Categories
Social Media

Responding to Lankshear and Knobel’s “Blogging as Participation: The Active Sociality of New Literacy”

At first, I had thought of exactly what Sarra mentions in the previous post responding to this article – how much has the blogosphere evolved since this article was published in 2006? Likely, dramatically. With that said, the article has some interesting points to make and is definitely still relevant in a discussion of the participatory nature of Web 2.0. While reading Lankshear and Knobel’s discussion of the participatory nature of Web 2.0 (and blogging in particular), I started to think about just want does it mean to be a “participant” and how has the nature of participating changed since the advent of Web 2.0?

My initial gut reaction, as a child of the early 90s is to hear the word participating and think immediately of ParticipACTION, the Canadian non-profit organization that promoted health and wellness through commercials that used to pack early 90s TV: http://en.wikipedia.org/wiki/ParticipACTION. The nature of participating and taking action (ParticipACTION) has taken new form in the advent of participatory web culture – this article uses the term participating to mean creating blogs, reposting other blog posts to be followed by your circle, and commenting. I was struck by the juxtaposition of my immediate association with the word “participating” and its new meaning within the technological landscape that serves as the backdrop of the generation we will have in our classrooms. The change in the cultural weight behind the term participating is interesting to consider (and brings to mind Ernesto’s presentation). Should participating necessitate taking action beyond writing a comment or reposting a post? How does the nature of what it means to participate potentially cultivate apathy? [I realize the potential irony in using a Web 2.0 landscape (Wikipedia) to provide more information on ParticipACTION.]

Lankshear and Knobel describe the advance of participatory use of the web where space is “open, continuous and fluid” as opposed to “enclosed and purpose specific”, and where texts are constantly in flux, being changed and altered by the text’s consumers (1). The push towards an open and participatory web-culture seems democratic – where there isn’t one powerful or a few powerful sources of knowledge, but the people are the producers of their knowledge and the people choose which knowledge will be featured in their web landscapes. While blogging should allow for a conversation, according to the authors, the vast majority of blogs are read by very few people.  Some popular blogs (they give the example of Michelle Malkin’s) are not really a conversation with the author, but instead the author chooses to disable blog comments instead fostering the reposting of blog material on different sounding boards (other people’s blogs) taking the author out of the conversation entirely. Is this still the democratic use of new media? Is Web 2.o necessarily democratic?

By: Ilana Finkleman

Blog post #2

 

 

Works Cited

Lankshear, C. & Knobel, M.  “Blogging as Participation: The Active Sociality of a New   Literacy.” American Educational Research Association. San Francisco, CA. April 11, 2006. Web.

Categories
Visual Literacy

Developing Practices for Visual Literacy

The article “I See, I Do: Persuasive Messages and Visual Literacy” by Lesley S. J. Farmer that my group and I are presenting on offers a number of strategies for teaching digital literacies, cautioning that the media that surrounds us in the technological age is in large form visual and without the proper tools to deconstruct this form of media, we might find ourselves falling prey to the content of visual material.

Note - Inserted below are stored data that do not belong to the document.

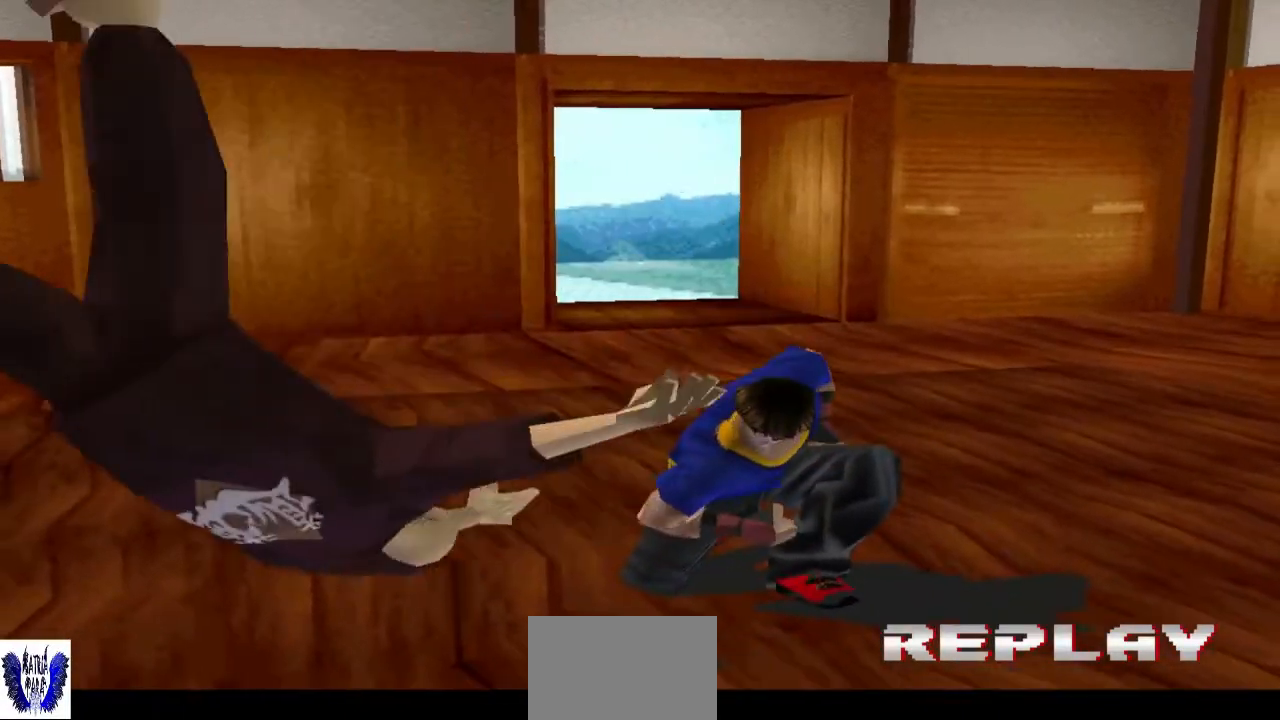
Gameplay with a controller (arcade stick); each line is a JSON object with the inputs held at the frame after it. "events" lists button and stick changes between this image and that frame as [ms after this image, input, new state], when the widget could be followed in between. Not read: L3 R3.
{"buttons": ["START"], "left_stick": "center", "events": [[500, "START", "down"]]}
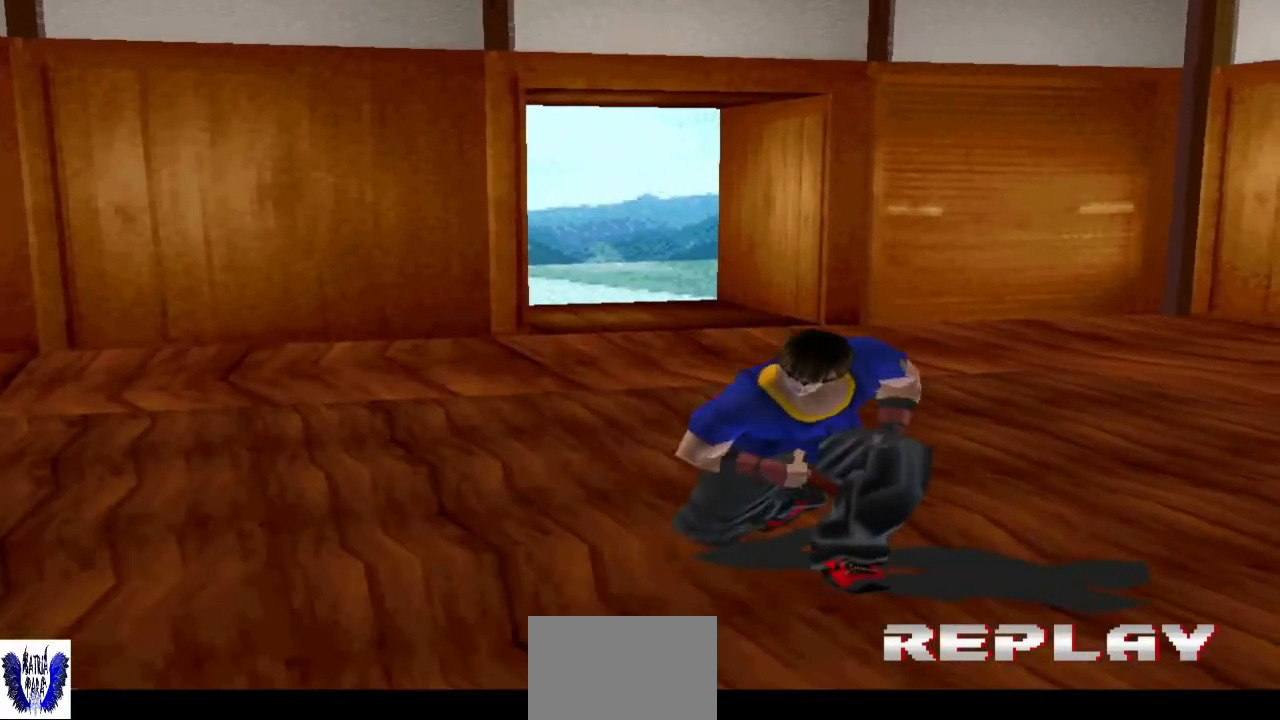
{"buttons": [], "left_stick": "center", "events": [[167, "START", "up"]]}
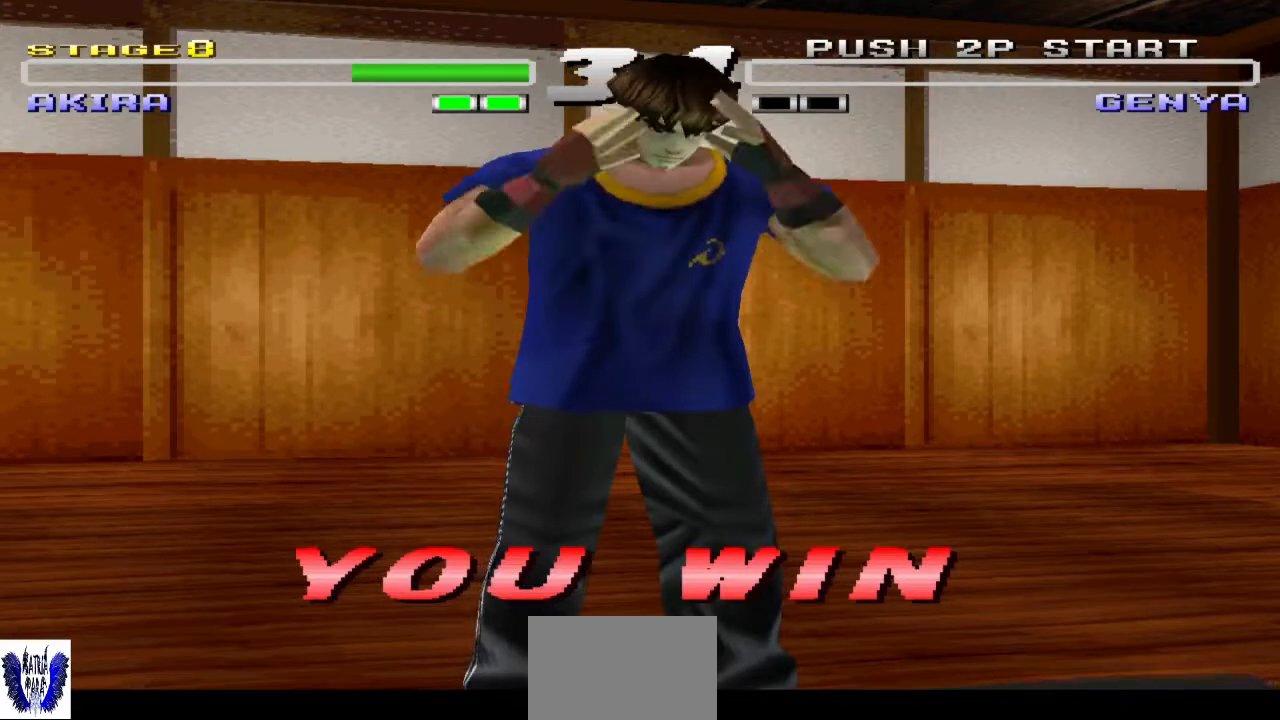
{"buttons": ["START"], "left_stick": "center", "events": [[400, "START", "down"]]}
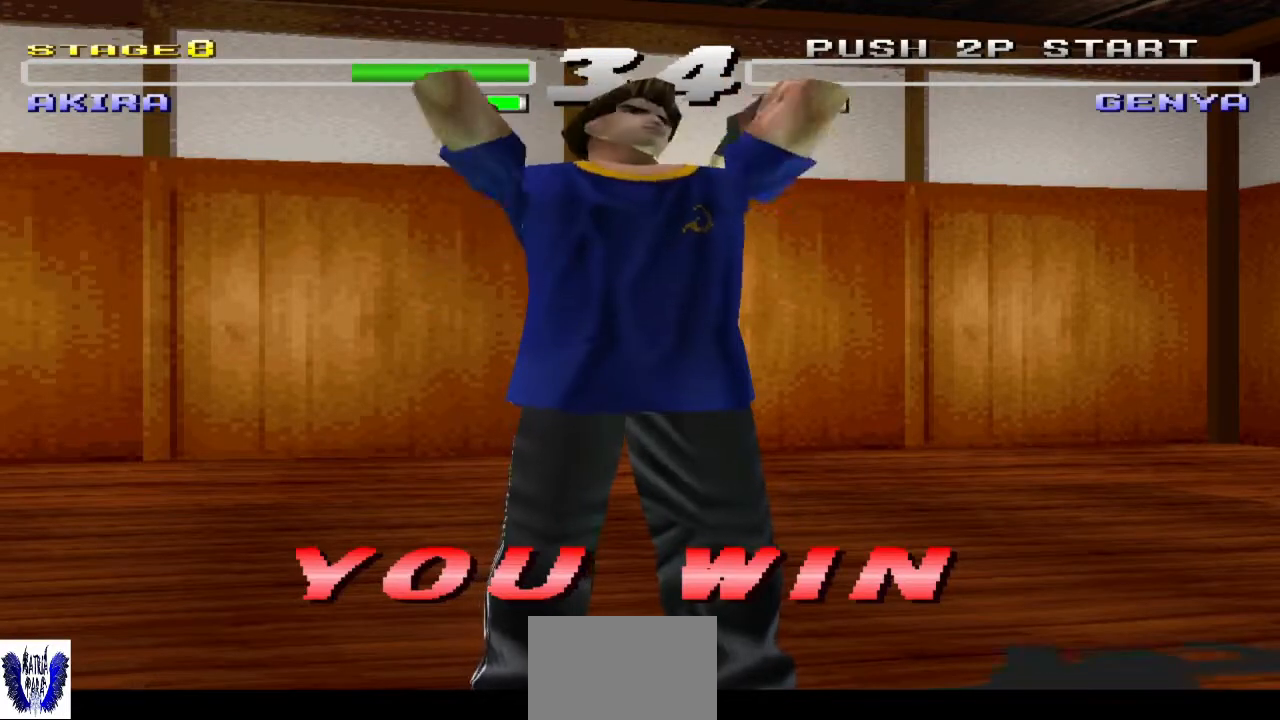
{"buttons": [], "left_stick": "center", "events": [[100, "START", "up"]]}
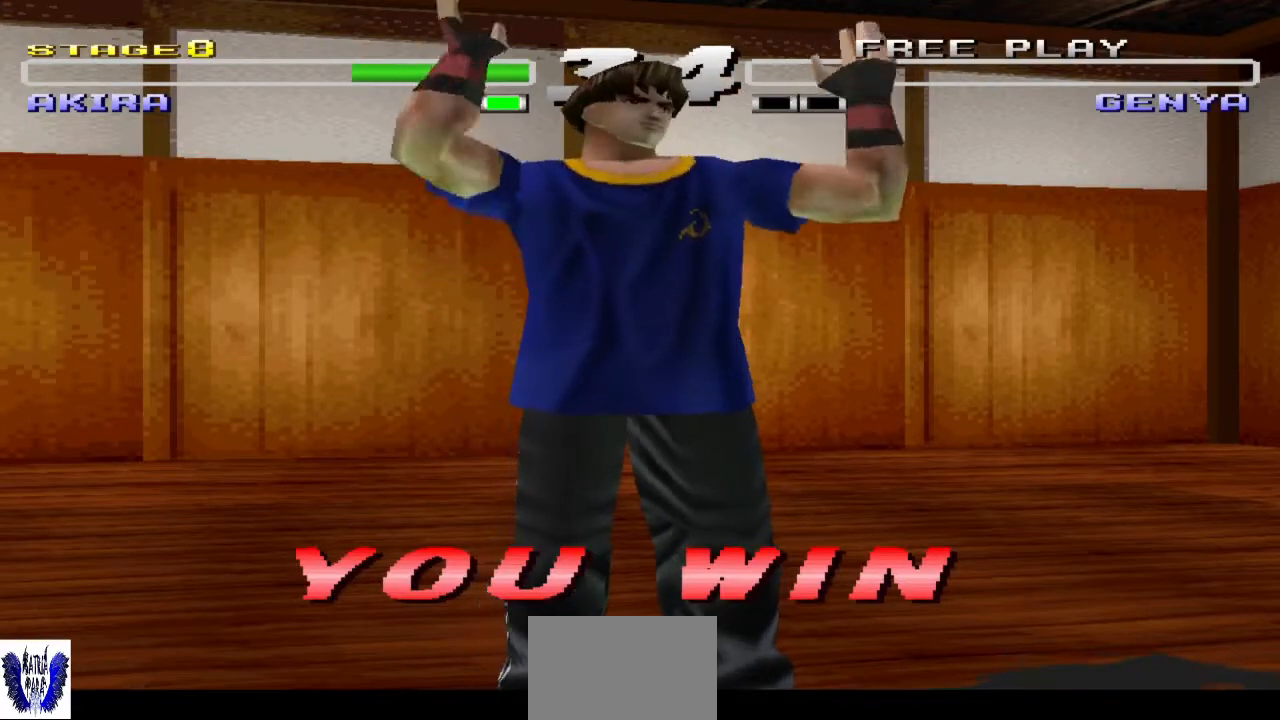
{"buttons": [], "left_stick": "center", "events": [[100, "START", "down"], [333, "START", "up"]]}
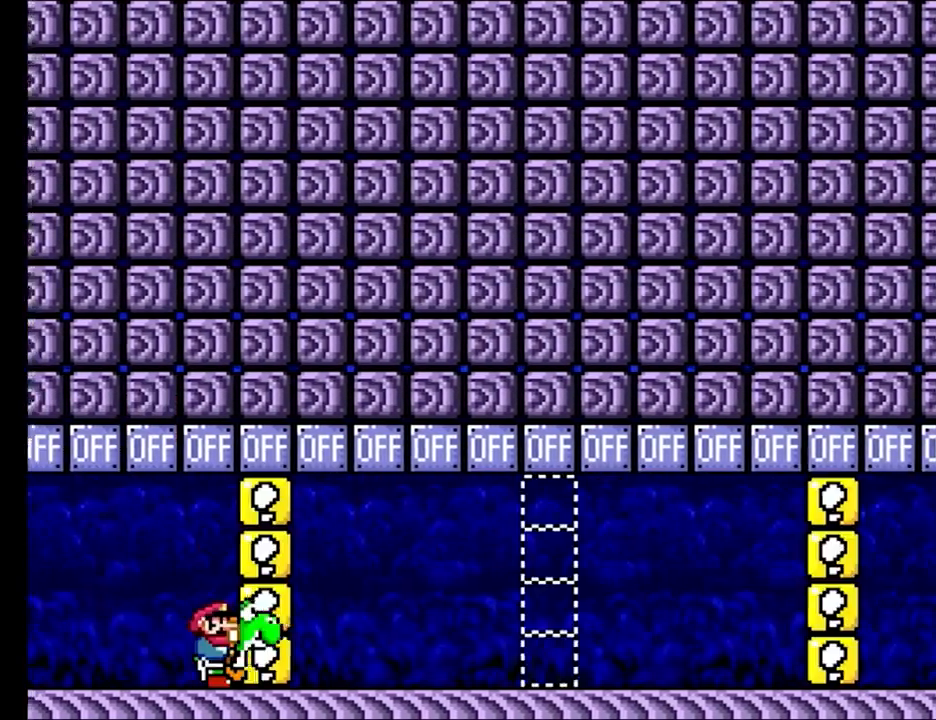
Gameplay with a controller (Nintendo layout); each line is a JSON object with the inputs held at the frame after it. "events" lists button and stick changes between this image and that frame as [ms after this image, input, new state], when the widget could be followed in between. Not read: L3 R3.
{"buttons": ["Y"], "events": [[150, "B", "down"], [383, "B", "up"]]}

Farmer writes, “While persuasive images surround students daily, yonng people often overlook the subliminal impact of those messages. Making visual messages an explicit academic inquiry helps students pay more attention to their environment and provides them with skills to respond critically to those visual images” (n.p.). Teaching students how to analyze advertisements and raising awareness to different strategies for telling whether an advertisement has been constructed are interesting and definitely important to the modern students’ education, but I wonder whether its possible to always bring a critical awareness to our new (online) visual landscape as well as to the print images that we observe (and absorb) daily. When taking the time to analyze a select image, perhaps it is possible to pick out where the image’s focus is, and which part of the image appears most prominent (in the article Farmer suggests using principles from visual art to determine the way in which the image is constructed and how the image’s deliberate construction is supposed to appeal to the viewer as consumer), but how about when images are coming at a viewer very quickly and he/she does not have time to dissect the construction of the image and its potential subliminal effects on him/her. This article helpfully sheds light on viewing single images, but does not thoroughly address the wash of images we often get when browsing online landscape or when bombarded with advertisements.

Also – when on my practicum, I did a lesson on analyzing advertisements, and although it was fun and the students really enjoyed it and great discussion came out of it, I’m not sure that the lesson left enough of an impression on students to make analyzing ads in their daily life their new raison-d’être. In hindsight, I should have done a follow-up or assigned an additional take-home part of the project where students had to seek out an ad and analyze it themselves (we did our work in a group), to extend the practice into their daily lives. I’m wondering whether anyone has any other suggestions as to how to bring a classroom practice of analyzing ads into students’ daily life?